Lydias smiled. “Men think strange things when they’ve been out in the sun too long.”

“They do,” I said, somewhat inadequately. I had not thought him beautiful. I had not thought any man beautiful since My Lord breathed his last. I would not think that, not made for pleasure as I am. “Perhaps you should have been a priest instead of a soldier.”

“If Kalanos is right, should we not all play all parts?” Lydias straightened up, droplets of water falling from his hand. “I should play priest and soldier both, eunuch and prince, matron and camp follower and servant of the gods.”

“To what end?” I said, thinking of Kalanos burning himself alive. “And not have it be but senseless suffering?”

He leaned closer, but did not touch me. “You abhor the Lie,” he said. “Does not that sacred fire demand service, no matter what its form, should it be garbed as an Apis bull,” Lydias gestured with his head toward the tombs, “or as the sole god of Judah or as Magi’s flame? Are we not servants of the light together?”

“I am My Lord’s servant,” I said. “And nothing more.”

“And who does your Lord serve?” Lydias asked, drawing away.

I could not answer. I did not know. He had never told me what Amon had said to him at Siwah. Hephaistion had known, but I had not. I had reached for My Lord as a blind man reaches for fire, not needing to see its shape or form to be warmed by it. I did not need to know.

“You are above yourself,” I said, “to ask such questions.”

“I am above myself,” he said cheerfully. “I have been above myself since I left Miletus. So I have nothing to lose by reaching higher. And I had hoped we might be friends.”

“Friends?” My eyebrows rose. Many had asked me, and I had always said no. I should want no one, no one who was not My Lord, for all that I was not yet five and twenty.

“Friends,” he said. “Nothing more. You misunderstand me.”

“Oh,” I said, and felt myself coloring. “It is only….”

Lydias gave me a lopsided smile. “It is only that you are beautiful, and everyone would like to know what you are made of. But it was only friendship I offered, not patronage. I should think I would know better than that.”

“But you are a man,” I said more harshly than I intended. “Men do not call themselves friends to Parsa catamites.”

“Thais the Athenian is a woman,” he said, “and I do not disdain her friendship. Nor does Ptolemy begrudge it, knowing that I am no rival.”

“You would be mad indeed to be your own general’s rival,” I said.

“I would be,” he said. “And I trust that you grant that while I was not bred to courts and courtiers, I am no fool.

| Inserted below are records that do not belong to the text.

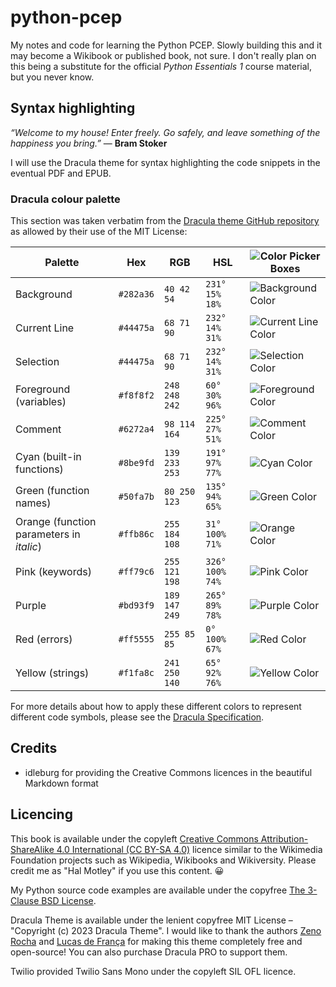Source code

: # python-pcep
My notes and code for learning the Python PCEP. Slowly building this and it may become a Wikibook or published book, not sure. I don't really plan on this being a substitute for the official *Python Essentials 1* course material, but you never know.

## Syntax highlighting
*“Welcome to my house! Enter freely. Go safely, and leave something of the happiness you bring.”* ― **Bram Stoker**

I will use the Dracula theme for syntax highlighting the code snippets in the eventual PDF and EPUB.

### Dracula colour palette
This section was taken verbatim from the [Dracula theme GitHub repository](https://github.com/dracula/dracula-theme) as allowed by their use of the MIT License:

| Palette      | Hex       | RGB           | HSL             | ![Color Picker Boxes](https://draculatheme.com/images/color-boxes/eyedropper.png)   |
| ------------ | --------- | ------------- | --------------- | ----------------------------------------------------------------------------------- |
| Background   | `#282a36` | `40 42 54`    | `231° 15% 18%`  | ![Background Color](https://draculatheme.com/images/color-boxes/background.png)     |
| Current Line | `#44475a` | `68 71 90`    | `232° 14% 31%`  | ![Current Line Color](https://draculatheme.com/images/color-boxes/current_line.png) |
| Selection    | `#44475a` | `68 71 90`    | `232° 14% 31%`  | ![Selection Color](https://draculatheme.com/images/color-boxes/selection.png)       |
| Foreground (variables) | `#f8f8f2` | `248 248 242` | `60° 30% 96%`   | ![Foreground Color](https://draculatheme.com/images/color-boxes/foreground.png)     |
| Comment      | `#6272a4` | `98 114 164`  | `225° 27% 51%`  | ![Comment Color](https://draculatheme.com/images/color-boxes/comment.png)           |
| Cyan (built-in functions)     | `#8be9fd` | `139 233 253` | `191° 97% 77%`  | ![Cyan Color](https://draculatheme.com/images/color-boxes/cyan.png)                 |
| Green (function names)       | `#50fa7b` | `80 250 123`  | `135° 94% 65%`  | ![Green Color](https://draculatheme.com/images/color-boxes/green.png)               |
| Orange (function parameters in *italic*) | `#ffb86c` | `255 184 108` | `31° 100% 71%`  | ![Orange Color](https://draculatheme.com/images/color-boxes/orange.png)             |
| Pink (keywords)        | `#ff79c6` | `255 121 198` | `326° 100% 74%` | ![Pink Color](https://draculatheme.com/images/color-boxes/pink.png)                 |
| Purple | `#bd93f9` | `189 147 249` | `265° 89% 78%`  | ![Purple Color](https://draculatheme.com/images/color-boxes/purple.png)             |
| Red (errors)  | `#ff5555` | `255 85 85`   | `0° 100% 67%`   | ![Red Color](https://draculatheme.com/images/color-boxes/red.png)                   |
| Yellow (strings) | `#f1fa8c` | `241 250 140` | `65° 92% 76%`   | ![Yellow Color](https://draculatheme.com/images/color-boxes/yellow.png)             |

For more details about how to apply these different colors to represent different code symbols, please see the [Dracula Specification](https://spec.draculatheme.com).

## Credits

* idleburg for providing the Creative Commons licences in the beautiful Markdown format

## Licencing

This book is available under the copyleft [Creative Commons Attribution-ShareAlike 4.0 International (CC BY-SA 4.0)](https://creativecommons.org/licenses/by-sa/4.0/) licence similar to the Wikimedia Foundation projects such as Wikipedia, Wikibooks and Wikiversity. Please credit me as "Hal Motley" if you use this content. 😀

My Python source code examples are available under the copyfree [The 3-Clause BSD License](https://opensource.org/license/bsd-3-clause).

Dracula Theme is available under the lenient copyfree MIT License – "Copyright (c) 2023 Dracula Theme". I would like to thank the authors [Zeno Rocha](https://github.com/zenorocha/) and [Lucas de França](https://github.com/luxonauta) for making this theme completely free and open-source! You can also purchase Dracula PRO to support them.

Twilio provided Twilio Sans Mono under the copyleft SIL OFL licence.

But I should not wish to call on you if I were not welcome.”

I didn’t know why I’d thought his eyes were quite so dark in the bright sun. They were really an ordinary shade of brown, in an ordinary face. What harm could there be in conversation with someone who did not hate Persians, as the Egyptians here did? Not even the most jealous shade could grudge conversation, and My Lord had never been jealous, knowing that he excelled and having no cause to be.

“I will enjoy seeing you,” I said, “When you return from Rhakotis.”